Conference to make Artificial Life a reality
As scientists get closer to engineering new forms of life in test tubes, the University of Southampton is set to host an international conference on Artificial Life (ALIFE XI).
The Artificial Life XI conference, which will be held in Europe for the first time ever this August, will be hosted by the Science and Engineering of Natural Systems (SENSe) group within the University’s School of Electronics and Computer Science’s (ECS).
‘It is a great honour for us to host this event which celebrates its 21st anniversary this year,’ said Dr Seth Bullock from SENSe, one of the conference organisers. ‘The field is on the verge of synthesising living cells, a feat that the Artificial Life community could only dream of when it first started out in the late 80s.’
The newly-formed SENSe group, one of the leading Alife groups in the UK and Europe, is already exploring the use of biological organisation in managing large-scale computing systems and has also developed a new type of biochip encapsulating a slime mould cell.
ALIFE XI will provide an opportunity for biologists, computer scientists, physicists, mathematicians, philosophers, social scientists and technologists to get together to exchange ideas and results.
Keynote speakers include internationally leading experts such as Professor Stuart Kauffman, author of The Origins of Order, Professor Peter Schuster, the inventor with Manfred Eigen, of the quasi-species model and the hypercycle concept, Professor Eva Jablonka, author of Evolution in Four Dimensions (with Marion Lamb), and Professor Andrew Ellington, a leading pioneer in the new science of synthetic biology.
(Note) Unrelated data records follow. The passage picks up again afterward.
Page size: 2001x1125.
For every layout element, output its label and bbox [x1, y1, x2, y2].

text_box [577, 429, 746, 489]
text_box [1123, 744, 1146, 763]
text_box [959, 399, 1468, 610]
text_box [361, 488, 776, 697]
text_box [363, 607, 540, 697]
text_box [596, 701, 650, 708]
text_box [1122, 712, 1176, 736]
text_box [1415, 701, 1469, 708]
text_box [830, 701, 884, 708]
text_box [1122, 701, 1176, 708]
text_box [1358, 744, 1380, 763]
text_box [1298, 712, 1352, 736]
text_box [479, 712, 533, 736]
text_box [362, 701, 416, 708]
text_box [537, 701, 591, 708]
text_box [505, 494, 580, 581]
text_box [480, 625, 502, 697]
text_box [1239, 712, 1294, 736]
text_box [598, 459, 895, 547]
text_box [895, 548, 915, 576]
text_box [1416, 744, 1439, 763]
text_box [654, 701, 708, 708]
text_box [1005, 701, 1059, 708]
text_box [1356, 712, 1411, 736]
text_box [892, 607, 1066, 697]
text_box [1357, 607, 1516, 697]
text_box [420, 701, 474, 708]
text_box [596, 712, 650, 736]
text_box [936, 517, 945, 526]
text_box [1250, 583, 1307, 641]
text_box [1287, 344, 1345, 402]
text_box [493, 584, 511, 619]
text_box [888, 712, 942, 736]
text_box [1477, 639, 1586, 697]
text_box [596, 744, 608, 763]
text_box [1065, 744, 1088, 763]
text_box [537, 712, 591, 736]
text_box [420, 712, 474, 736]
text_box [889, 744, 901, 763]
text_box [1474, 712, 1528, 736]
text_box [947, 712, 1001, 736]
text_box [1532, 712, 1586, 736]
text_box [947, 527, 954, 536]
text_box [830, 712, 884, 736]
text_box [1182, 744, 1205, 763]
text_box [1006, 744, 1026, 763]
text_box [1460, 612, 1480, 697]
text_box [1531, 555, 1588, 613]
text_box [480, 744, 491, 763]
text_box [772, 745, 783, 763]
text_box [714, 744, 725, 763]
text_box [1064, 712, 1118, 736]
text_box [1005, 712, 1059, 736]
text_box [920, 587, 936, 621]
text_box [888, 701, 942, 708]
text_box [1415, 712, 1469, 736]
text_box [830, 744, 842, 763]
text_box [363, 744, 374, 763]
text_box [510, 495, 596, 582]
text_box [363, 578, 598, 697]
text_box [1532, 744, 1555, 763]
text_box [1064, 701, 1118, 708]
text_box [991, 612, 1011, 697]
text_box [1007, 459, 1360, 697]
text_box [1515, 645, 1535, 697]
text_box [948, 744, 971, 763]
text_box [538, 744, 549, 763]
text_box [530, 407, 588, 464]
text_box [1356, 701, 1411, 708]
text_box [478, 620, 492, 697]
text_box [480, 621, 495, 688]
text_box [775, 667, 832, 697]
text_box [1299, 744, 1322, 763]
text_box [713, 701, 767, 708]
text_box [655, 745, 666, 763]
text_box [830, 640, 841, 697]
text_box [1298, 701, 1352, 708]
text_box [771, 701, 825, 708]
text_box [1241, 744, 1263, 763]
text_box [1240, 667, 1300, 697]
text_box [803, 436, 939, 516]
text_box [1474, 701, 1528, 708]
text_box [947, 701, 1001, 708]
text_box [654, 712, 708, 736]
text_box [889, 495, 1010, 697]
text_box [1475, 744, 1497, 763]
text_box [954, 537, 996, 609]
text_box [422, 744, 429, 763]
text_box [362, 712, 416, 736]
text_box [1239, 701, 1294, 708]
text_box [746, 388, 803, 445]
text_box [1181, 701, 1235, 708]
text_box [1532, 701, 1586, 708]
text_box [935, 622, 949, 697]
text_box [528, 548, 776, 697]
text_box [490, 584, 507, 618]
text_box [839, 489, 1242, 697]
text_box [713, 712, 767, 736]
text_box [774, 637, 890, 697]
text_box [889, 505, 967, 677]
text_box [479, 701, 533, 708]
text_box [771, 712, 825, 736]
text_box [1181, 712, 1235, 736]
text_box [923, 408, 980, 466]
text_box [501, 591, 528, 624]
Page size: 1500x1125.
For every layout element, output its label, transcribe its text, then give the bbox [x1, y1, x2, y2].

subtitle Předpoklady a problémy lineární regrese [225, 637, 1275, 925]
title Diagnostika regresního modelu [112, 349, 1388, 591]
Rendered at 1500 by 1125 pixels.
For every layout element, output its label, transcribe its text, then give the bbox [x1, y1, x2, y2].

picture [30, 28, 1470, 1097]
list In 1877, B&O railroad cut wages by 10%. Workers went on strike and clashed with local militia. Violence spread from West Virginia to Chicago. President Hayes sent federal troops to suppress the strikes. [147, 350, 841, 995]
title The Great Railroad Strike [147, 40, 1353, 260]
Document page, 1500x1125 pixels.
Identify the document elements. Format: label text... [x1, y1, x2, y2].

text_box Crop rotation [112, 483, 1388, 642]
Topics such as artificial cells, simulating massive biological networks, exploiting biological substrates for computation and control, and deploying bio-inspired engineering, will all be addressed.
‘Our challenge is to understand the organisation of living systems via a combination of simulating existing life and building new life,’ said Dr Bullock. ‘Until recently, the term “artificial life” referred almost exclusively to computer programs, or maybe robots, but the progress being made by synthetic biologists building real cells out of real biological material means that the field is on the cusp of a major step forward, and that this conference has the potential to be a real breakthrough event’.